Monday, May 23, 2022

Teaching Leadership to Transactional Business Lawyers

The edited (and annotated) transcript of my 2021 "Try This" session from the 7th Biennial Conference on the Teaching of Transactional Law and Skills ("Emerging from the Crisis: The Future of Transactional Law and Skills Education," hosted virtually by Emory Law in the spring of 2021) was recently published.  Leadership for the Transactional Business Law Student, 23 Transactions: Tenn. J. Bus. L. 311 (2022), offers background and tips on teaching leadership to transactional business law students.  The substantive part of the SSRN abstract follows.

We do not always acknowledge this in legal education, but our students are learning to be leaders, because lawyers are leaders. That is as true of transactional business lawyers as it is of litigators, lawyers who hold political or regulatory appointments, lawyers engaged with compliance, and lawyers in general advisory practices. Yet, most law schools do little, if anything, to teach law students about leadership, or allow them to explore the contours and practices of lawyer leadership.

This edited transcript explains the importance of teaching leadership skills, traits, and processes to transactional business law students and offers insights on how instructors in a law school setting might engage in that kind of teaching as part of what they do. . . .

Edited transcripts of interactive teaching sessions at conferences are imperfect communication tools.  But I hope the publication of my teaching forum offers some food for thought for fellow business law profs (and maybe others).  I continue to explore teaching law leadership in specific and general settings.  Along those lines, I will have more to say about teaching leadership in law schools in a future post featuring my recently published piece in the Santa Clara Law Review on teaching change leadership, which I mentioned in an earlier post on Teaching Leadership in/and Law.

Given entries:
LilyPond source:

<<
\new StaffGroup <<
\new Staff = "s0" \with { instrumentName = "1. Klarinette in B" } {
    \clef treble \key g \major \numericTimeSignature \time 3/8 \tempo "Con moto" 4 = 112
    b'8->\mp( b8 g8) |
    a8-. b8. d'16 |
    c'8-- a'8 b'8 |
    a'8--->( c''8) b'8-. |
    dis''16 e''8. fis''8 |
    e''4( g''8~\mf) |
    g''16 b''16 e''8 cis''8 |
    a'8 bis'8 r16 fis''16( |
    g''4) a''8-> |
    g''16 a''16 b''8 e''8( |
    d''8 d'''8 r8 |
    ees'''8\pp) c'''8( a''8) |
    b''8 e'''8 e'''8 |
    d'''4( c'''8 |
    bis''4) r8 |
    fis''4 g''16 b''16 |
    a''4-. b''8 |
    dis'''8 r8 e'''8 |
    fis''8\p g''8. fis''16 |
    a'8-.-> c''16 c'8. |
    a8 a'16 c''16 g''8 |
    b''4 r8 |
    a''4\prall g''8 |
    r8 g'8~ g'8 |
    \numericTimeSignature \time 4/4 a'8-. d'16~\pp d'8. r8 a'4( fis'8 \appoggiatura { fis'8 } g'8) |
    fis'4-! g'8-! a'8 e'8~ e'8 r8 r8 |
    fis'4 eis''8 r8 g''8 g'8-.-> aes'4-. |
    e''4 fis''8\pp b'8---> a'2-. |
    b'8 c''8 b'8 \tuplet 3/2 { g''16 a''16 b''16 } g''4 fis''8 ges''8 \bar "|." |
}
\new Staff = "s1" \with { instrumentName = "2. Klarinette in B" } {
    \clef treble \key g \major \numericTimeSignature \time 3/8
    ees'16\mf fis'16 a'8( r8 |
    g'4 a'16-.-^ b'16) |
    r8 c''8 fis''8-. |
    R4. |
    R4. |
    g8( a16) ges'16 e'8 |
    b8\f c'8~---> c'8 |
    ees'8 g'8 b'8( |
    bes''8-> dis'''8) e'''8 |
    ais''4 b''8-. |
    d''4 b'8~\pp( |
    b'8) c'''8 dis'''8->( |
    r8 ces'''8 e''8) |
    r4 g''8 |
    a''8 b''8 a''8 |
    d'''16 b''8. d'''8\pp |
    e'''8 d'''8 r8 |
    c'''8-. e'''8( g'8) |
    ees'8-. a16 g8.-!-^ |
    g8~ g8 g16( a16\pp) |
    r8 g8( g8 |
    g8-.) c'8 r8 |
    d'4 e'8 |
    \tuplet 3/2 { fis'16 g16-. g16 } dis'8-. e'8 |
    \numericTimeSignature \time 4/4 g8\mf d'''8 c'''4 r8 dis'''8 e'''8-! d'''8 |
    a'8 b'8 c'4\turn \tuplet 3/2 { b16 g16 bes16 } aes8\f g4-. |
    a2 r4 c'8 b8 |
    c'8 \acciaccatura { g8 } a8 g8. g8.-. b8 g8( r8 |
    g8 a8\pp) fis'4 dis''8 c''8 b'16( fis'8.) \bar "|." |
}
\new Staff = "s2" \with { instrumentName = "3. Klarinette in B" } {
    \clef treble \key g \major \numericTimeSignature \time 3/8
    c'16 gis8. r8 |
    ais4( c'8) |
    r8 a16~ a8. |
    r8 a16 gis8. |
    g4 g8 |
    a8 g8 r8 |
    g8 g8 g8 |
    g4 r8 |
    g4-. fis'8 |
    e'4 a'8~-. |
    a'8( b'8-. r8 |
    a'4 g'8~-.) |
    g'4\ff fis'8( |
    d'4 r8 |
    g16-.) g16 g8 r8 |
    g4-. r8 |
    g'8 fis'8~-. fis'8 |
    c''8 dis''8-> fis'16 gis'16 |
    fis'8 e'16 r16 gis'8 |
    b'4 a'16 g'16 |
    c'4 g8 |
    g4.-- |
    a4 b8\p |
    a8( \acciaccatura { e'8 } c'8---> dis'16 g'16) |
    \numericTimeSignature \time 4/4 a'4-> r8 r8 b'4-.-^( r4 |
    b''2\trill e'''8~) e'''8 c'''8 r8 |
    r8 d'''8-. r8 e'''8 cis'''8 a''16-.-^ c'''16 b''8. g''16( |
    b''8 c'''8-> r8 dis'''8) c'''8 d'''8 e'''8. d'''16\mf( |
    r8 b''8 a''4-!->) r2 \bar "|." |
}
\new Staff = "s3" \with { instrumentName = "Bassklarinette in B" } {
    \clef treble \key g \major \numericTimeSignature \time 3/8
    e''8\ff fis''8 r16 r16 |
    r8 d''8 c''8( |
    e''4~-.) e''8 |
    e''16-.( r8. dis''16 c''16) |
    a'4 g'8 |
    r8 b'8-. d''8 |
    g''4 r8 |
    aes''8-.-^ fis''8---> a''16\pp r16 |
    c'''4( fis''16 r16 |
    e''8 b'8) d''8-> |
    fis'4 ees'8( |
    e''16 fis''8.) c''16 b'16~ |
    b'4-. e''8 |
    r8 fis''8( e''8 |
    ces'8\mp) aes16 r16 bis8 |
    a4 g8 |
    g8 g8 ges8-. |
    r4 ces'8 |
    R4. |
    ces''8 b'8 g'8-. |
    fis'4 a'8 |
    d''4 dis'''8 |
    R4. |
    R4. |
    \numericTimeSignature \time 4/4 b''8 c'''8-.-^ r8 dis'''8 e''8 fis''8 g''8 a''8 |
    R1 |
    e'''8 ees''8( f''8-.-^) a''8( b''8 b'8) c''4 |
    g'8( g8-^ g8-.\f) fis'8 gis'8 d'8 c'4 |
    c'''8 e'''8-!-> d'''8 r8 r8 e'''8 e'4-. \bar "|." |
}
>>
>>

Instructions for the task: Extend the blog post on teaching leadership to transactional business lawyers, beginning after its final sentence.

Exercise result:
https://lawprofessors.typepad.com/business_law/2022/05/teaching-leadership-to-transactional-business-lawyers.html

Joan Heminway, Law School, Lawyering, Teaching | Permalink

Comments

Think this is a wonderful endeavor. Nothing that you necessarily can do in an academic setting, but it would be so much more beneficial if the students had more "life experience." In mentoring younger lawyers, there is most certainly a "legal analysis" contribution; but, I tend to find the mentees need more "perspective." Despite questions arising, I believe that the clinics help on the "skills" side; but, well, without more seasoning its hard to explain as a concept of leadership, "...you gotta know when to 'hold'em' and know when to 'fold'em.'" Leadership, as so true with other things, is often situational ("carrot or stick").

Posted by: Tom N. | May 25, 2022 10:47:05 AM

Yes, Tom. Leadership is situational. It can be taught in many settings--experiential ones and others. I appreciate your thoughtfulness in responding to this this.